This is a perfect example of why posts get locked or edited in the span of one day, we've managed to develop a less than one page topic which encompasses:

I don't like the way the moderators do their job.
The MA State Police are/are not AAA with a gun.
The SPAM Newsletter
Sheriff's are not all Hacks.

Who knows what else will pop up? In the end this is a place to share information, and it needs to be done in some sort of organized and civil manner. This is why we are here, and for the most part have been doing this for several years. At last I knew, there were specific Terms of Service for participating in this message board, and as it is a private entity, you can either comply with them and participate, or not comply and not participate. It's fairly simple.


----------



## Guest (Feb 4, 2005)

There is a lot of hate on this board lately. GIL can we organize a group hug.


----------



## Mitpo62 (Jan 13, 2004)

Yes, and hold hands around the camp fire singing "Coomba Ya". Oh, and the comment about AAA with a gun was initially made by someone else. Seemed humorous at the time. From what I was told however is that was born out of a costly lawsuit. Apparently someone hit a disabled vehicle, killing the driver. This after several cruisers passed by. Not sure if there's any truth to that though.


----------



## topcop14 (Jul 13, 2004)

No hate here, On the street we are all cops and I don't care what uniform you are wearing. Even French blue. We can have our differences can't we?


----------



## JoninNH (Jan 29, 2004)

topcop14";p="55511 said:


> No hate here, On the street we are all cops and I don't care what uniform you are wearing. Even French blue. We can have our differences can't we?

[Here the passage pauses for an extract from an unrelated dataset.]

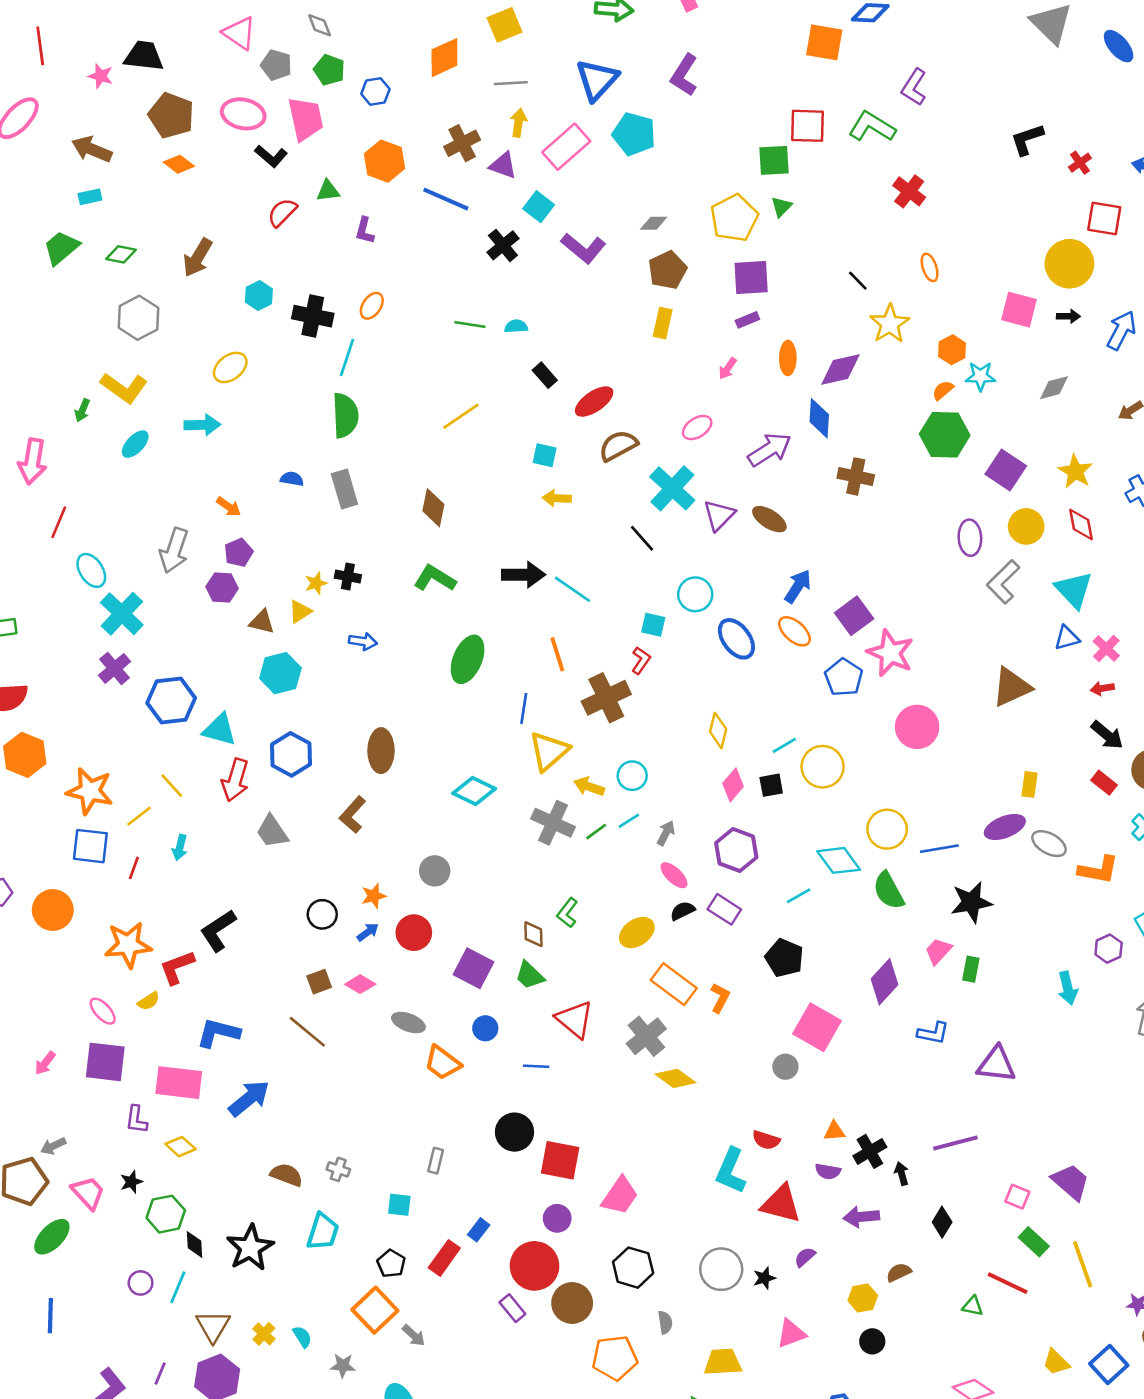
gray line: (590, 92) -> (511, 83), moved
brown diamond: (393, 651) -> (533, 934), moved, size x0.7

From "I smell a rat" to "can't we all just get along?" Quite a shift in prespectives, eh? Well, I'm glad in your opinion a cop is a cop is a cop, and you're not participating in the inter-police service rivalry.


----------



## jyanis (Jul 23, 2004)

We all go through that time of the month...GO PATS!!!! :beer: :alcoholi:


----------



## Foxracingmtnridr (Feb 23, 2003)

Rut ro 

Scott :rock:


----------



## topcop14 (Jul 13, 2004)

Glad I was up early this morning so i could seea priceless post before it was deleated. I also almost fell out of my chair. 

Please get a sense of humor. 

Ladies and gentlmen I am starting to think that most people on this board were only children. I have 3 sisters. I don't exactly get along with them all the time to this day. I am the youngest at 30 and and the oldest is in her late 40s. While we don't always get along but we are still family. Lawenforcment is also a family. We might not always get along, but blood is thicker then water. 
At the end of the day we are all cops.


----------



## wordstew (Jul 29, 2002)

I will say it again:

Is this site MassCops or MaddCops????????????????????????????????


----------



## kttref (Oct 5, 2004)

topcop14";p="55620 said:


> At the end of the day we are all cops.


Rememeber, not everyone here is an officer.

But I must say, this has been an amusing read  Thanks for whining.


----------



## Gil (Jun 15, 1998)

Ok enough of this bs! On to more productive topics please. :roll:


----------